Action item
The whole listing is to be written out again exactly; the pictures are not.

Available records

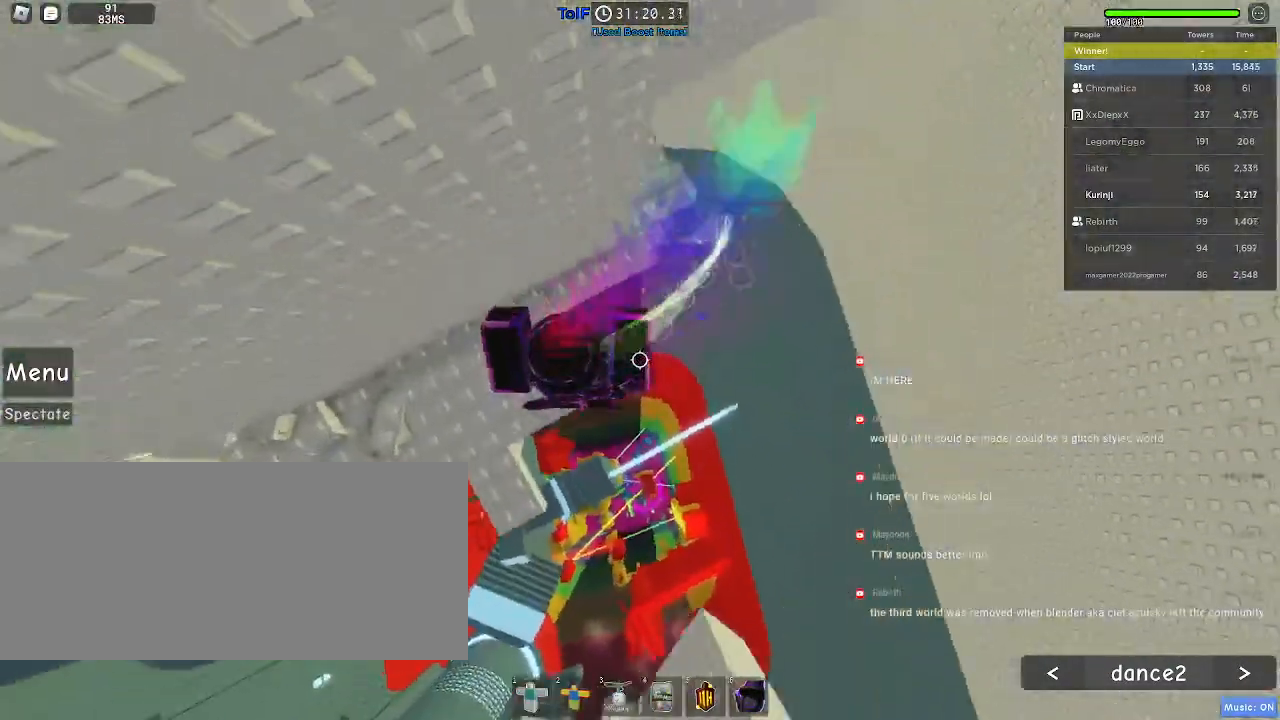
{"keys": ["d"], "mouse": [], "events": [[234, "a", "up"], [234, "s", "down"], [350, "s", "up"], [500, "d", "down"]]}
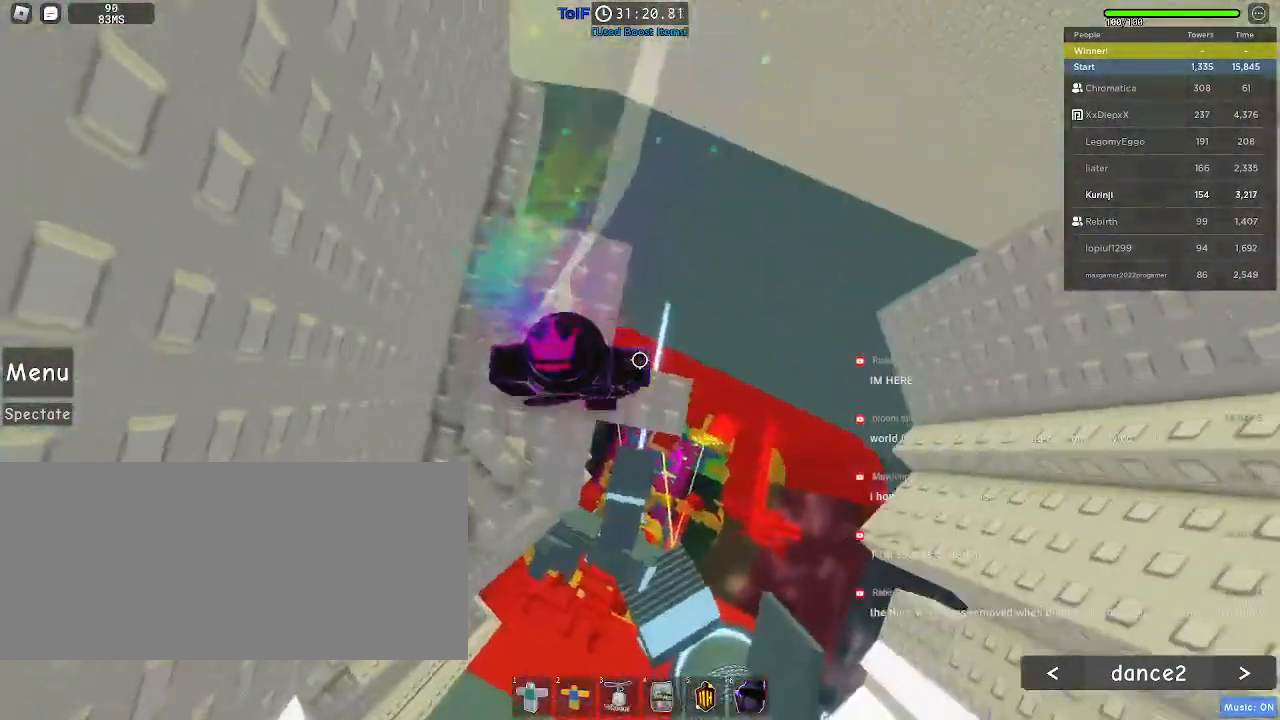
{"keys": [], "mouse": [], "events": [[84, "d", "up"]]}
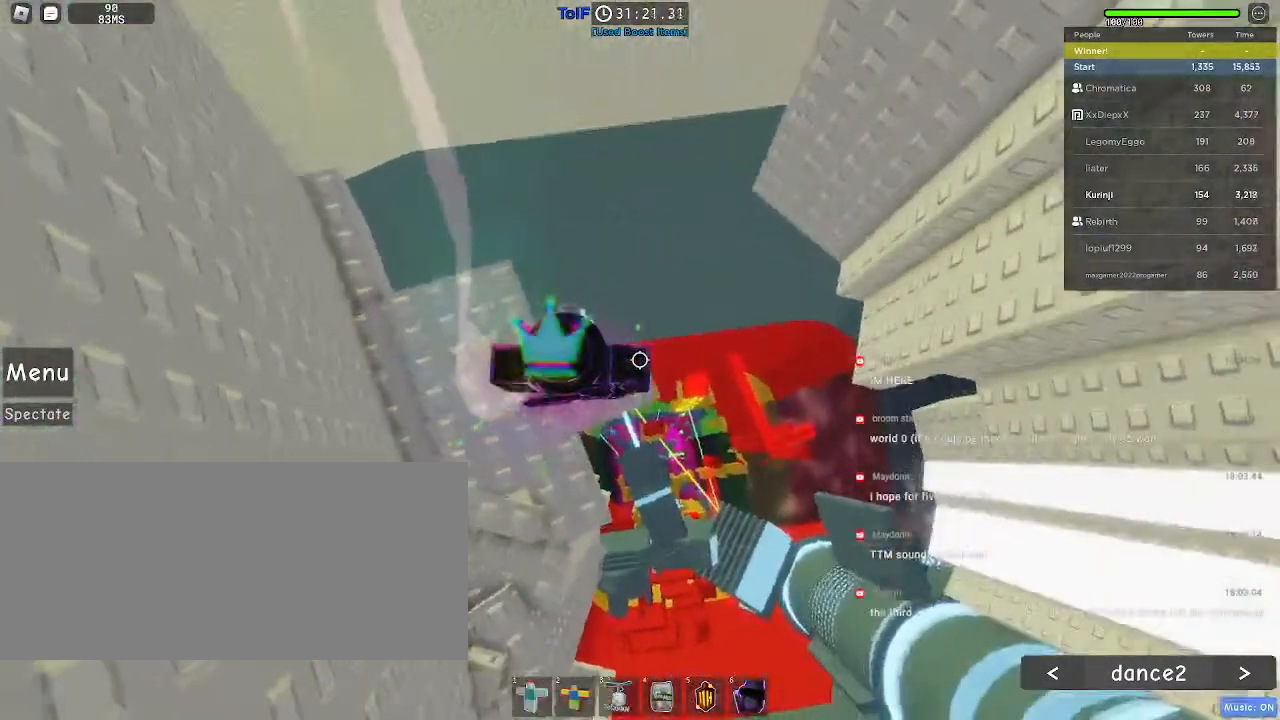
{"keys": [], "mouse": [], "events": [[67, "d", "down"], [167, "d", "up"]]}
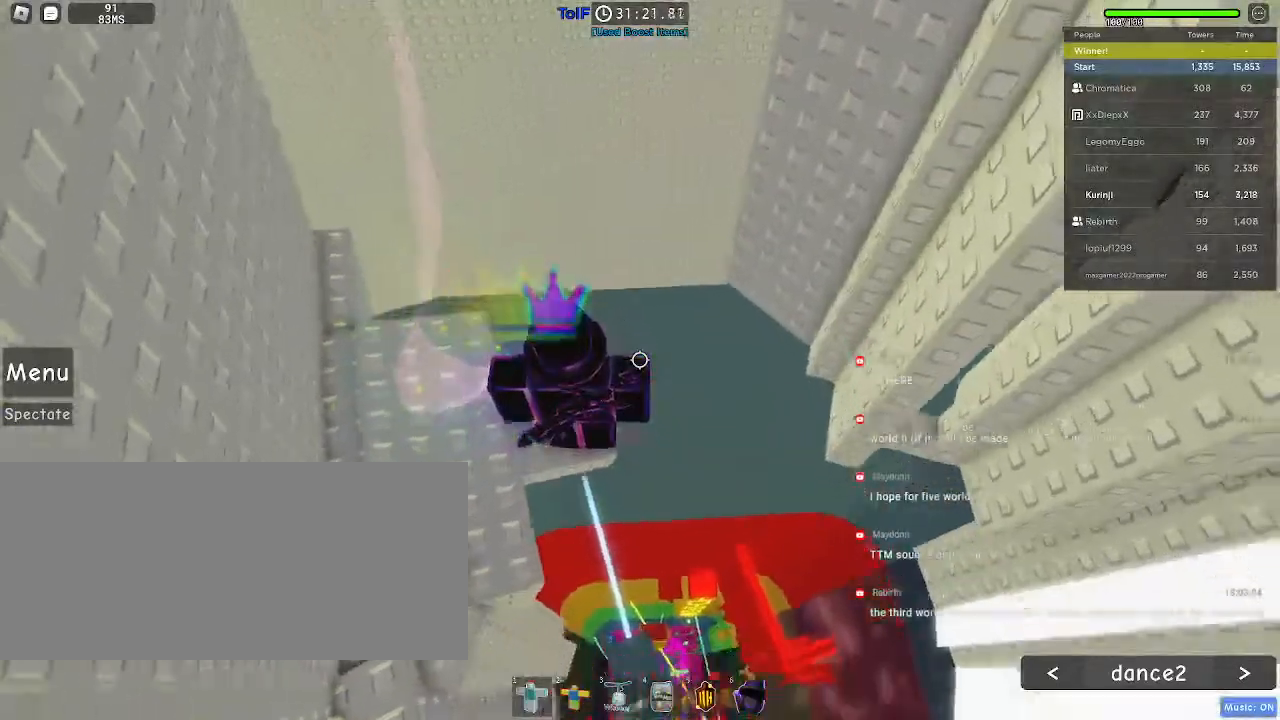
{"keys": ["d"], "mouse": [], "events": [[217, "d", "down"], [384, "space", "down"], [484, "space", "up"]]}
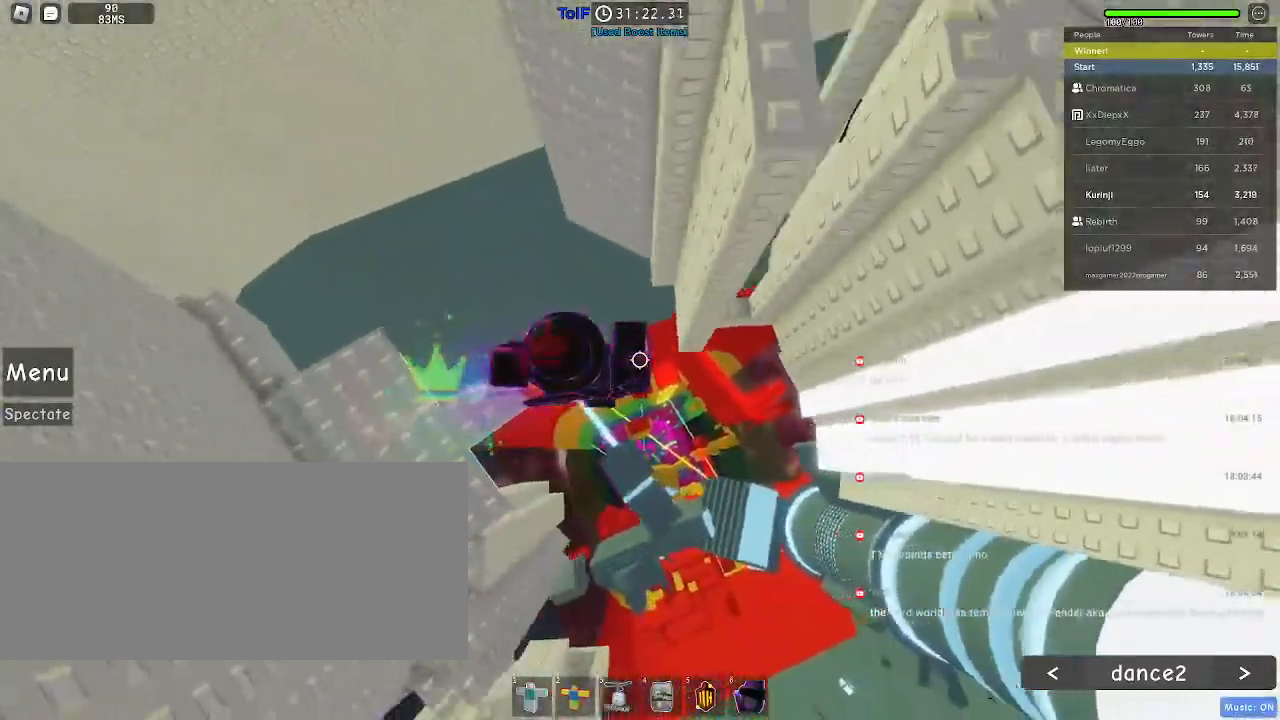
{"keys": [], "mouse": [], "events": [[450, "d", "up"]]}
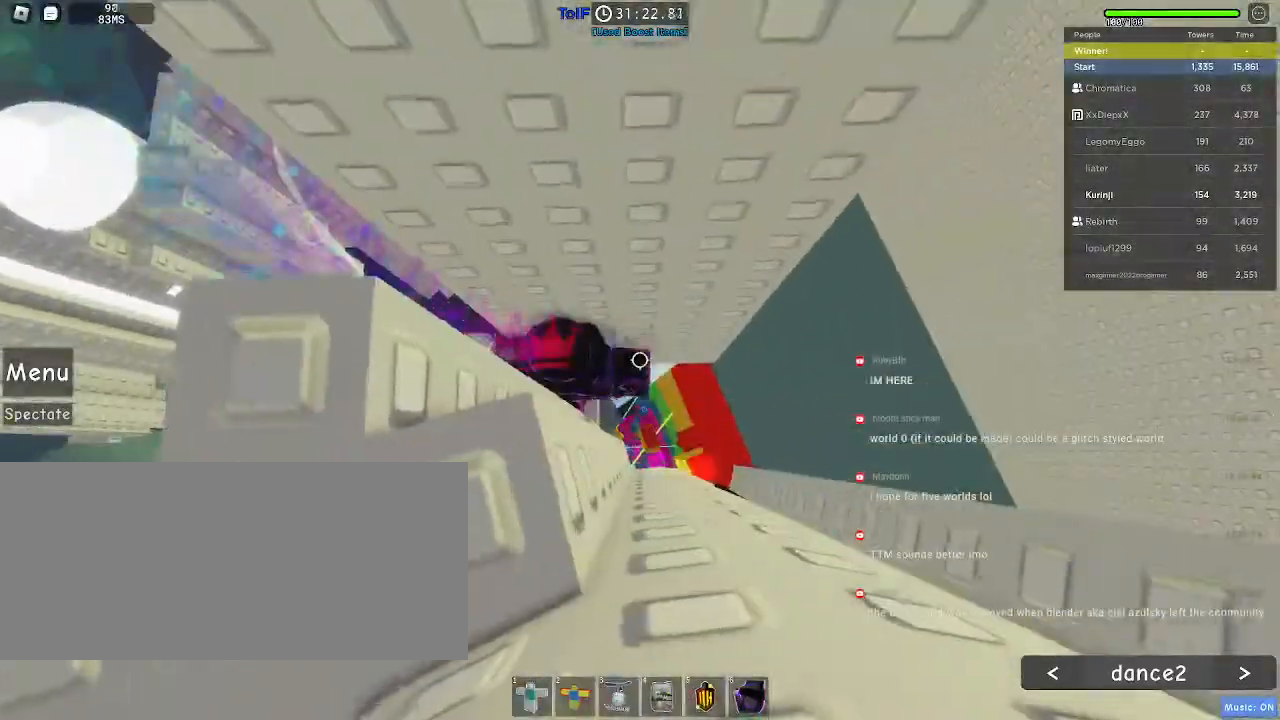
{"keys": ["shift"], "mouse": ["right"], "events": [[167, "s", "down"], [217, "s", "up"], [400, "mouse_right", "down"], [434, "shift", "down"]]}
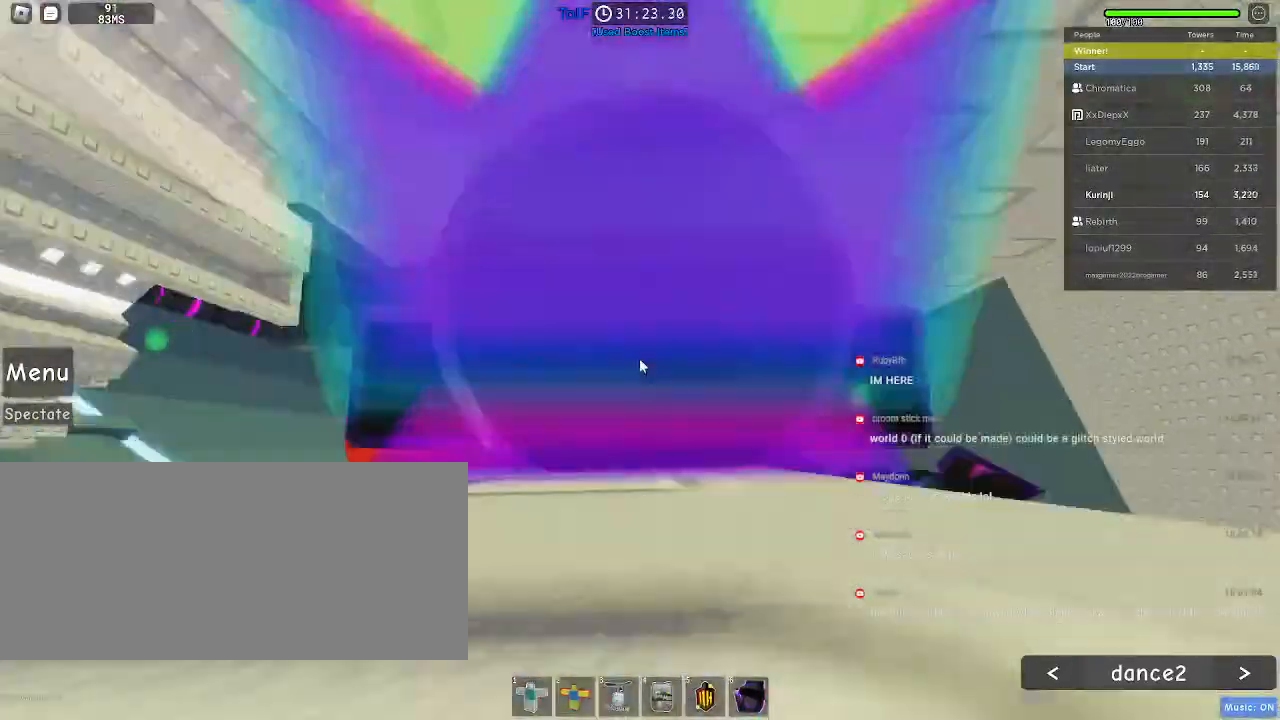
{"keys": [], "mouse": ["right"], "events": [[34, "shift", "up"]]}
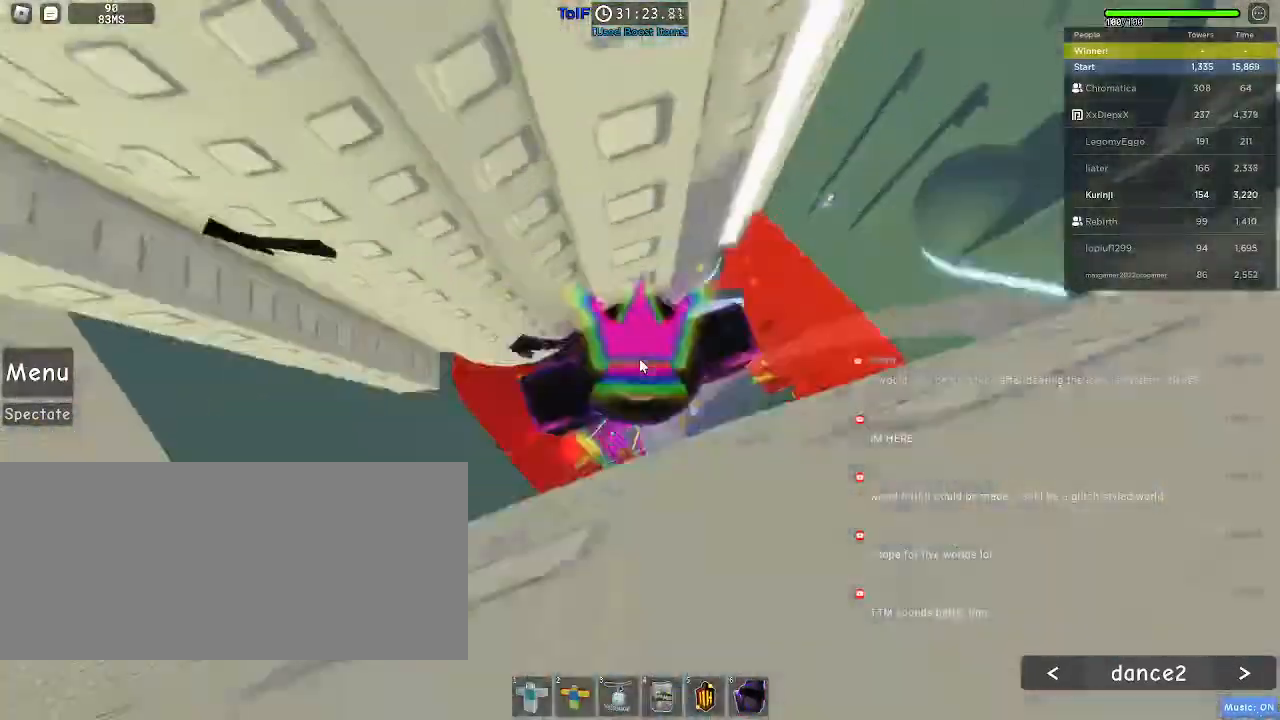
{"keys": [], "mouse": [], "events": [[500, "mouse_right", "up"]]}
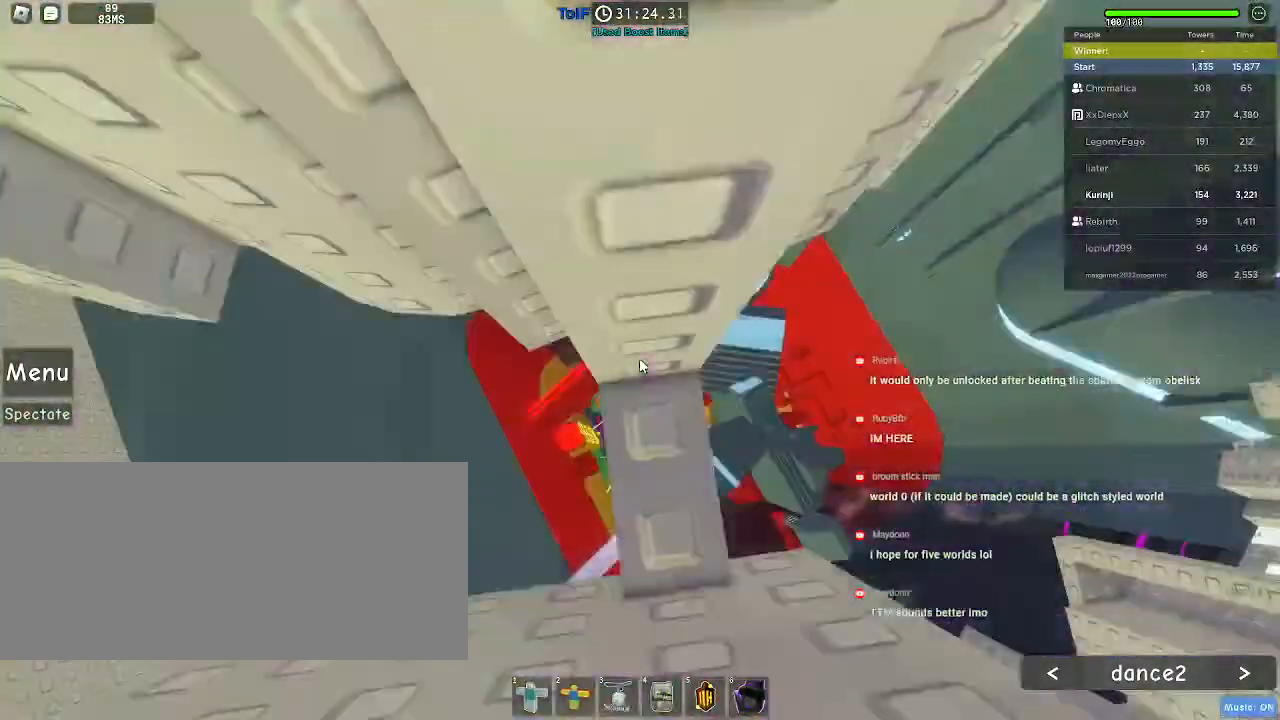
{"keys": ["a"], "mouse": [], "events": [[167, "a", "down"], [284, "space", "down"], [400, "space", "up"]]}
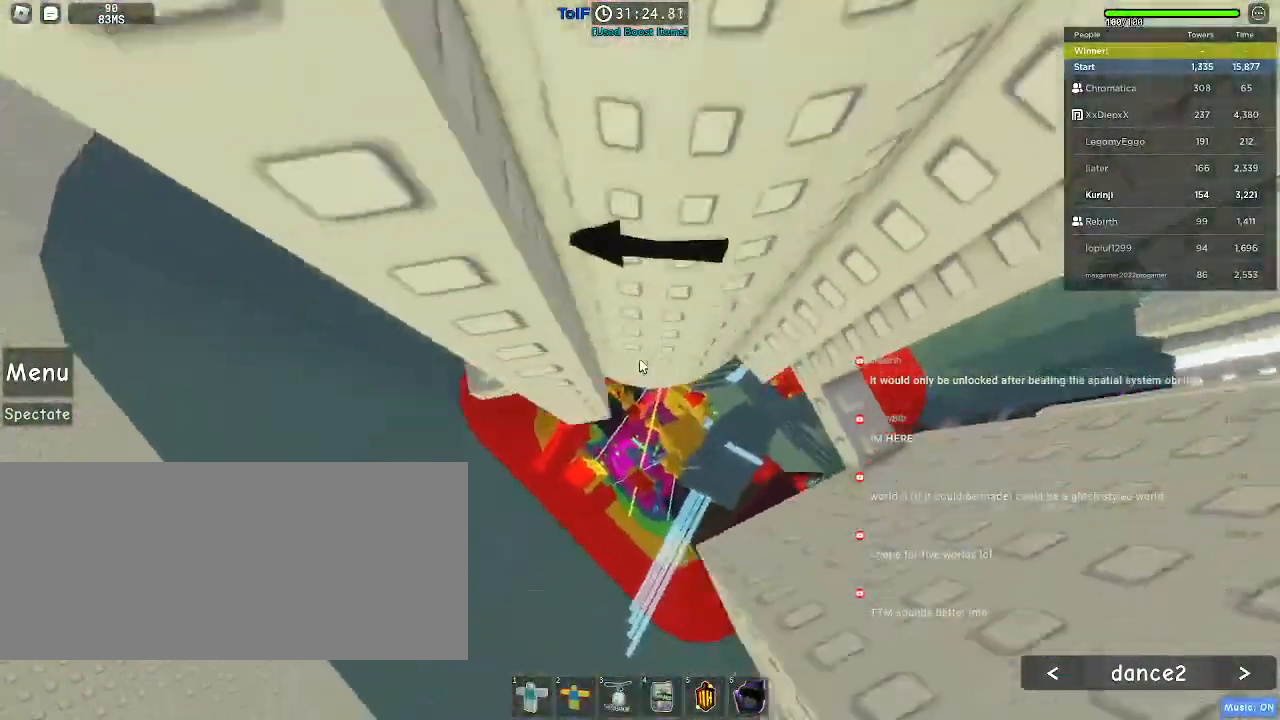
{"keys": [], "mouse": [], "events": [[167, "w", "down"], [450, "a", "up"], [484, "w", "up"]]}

Solved problem
{"keys": ["d"], "mouse": [], "events": [[234, "a", "up"], [234, "s", "down"], [350, "s", "up"], [500, "d", "down"]]}
{"keys": [], "mouse": [], "events": [[84, "d", "up"]]}
{"keys": [], "mouse": [], "events": [[67, "d", "down"], [167, "d", "up"]]}
{"keys": ["d"], "mouse": [], "events": [[217, "d", "down"], [384, "space", "down"], [484, "space", "up"]]}
{"keys": [], "mouse": [], "events": [[450, "d", "up"]]}
{"keys": ["shift"], "mouse": ["right"], "events": [[167, "s", "down"], [217, "s", "up"], [400, "mouse_right", "down"], [434, "shift", "down"]]}
{"keys": [], "mouse": ["right"], "events": [[34, "shift", "up"]]}
{"keys": [], "mouse": [], "events": [[500, "mouse_right", "up"]]}
{"keys": ["a"], "mouse": [], "events": [[167, "a", "down"], [284, "space", "down"], [400, "space", "up"]]}
{"keys": [], "mouse": [], "events": [[167, "w", "down"], [450, "a", "up"], [484, "w", "up"]]}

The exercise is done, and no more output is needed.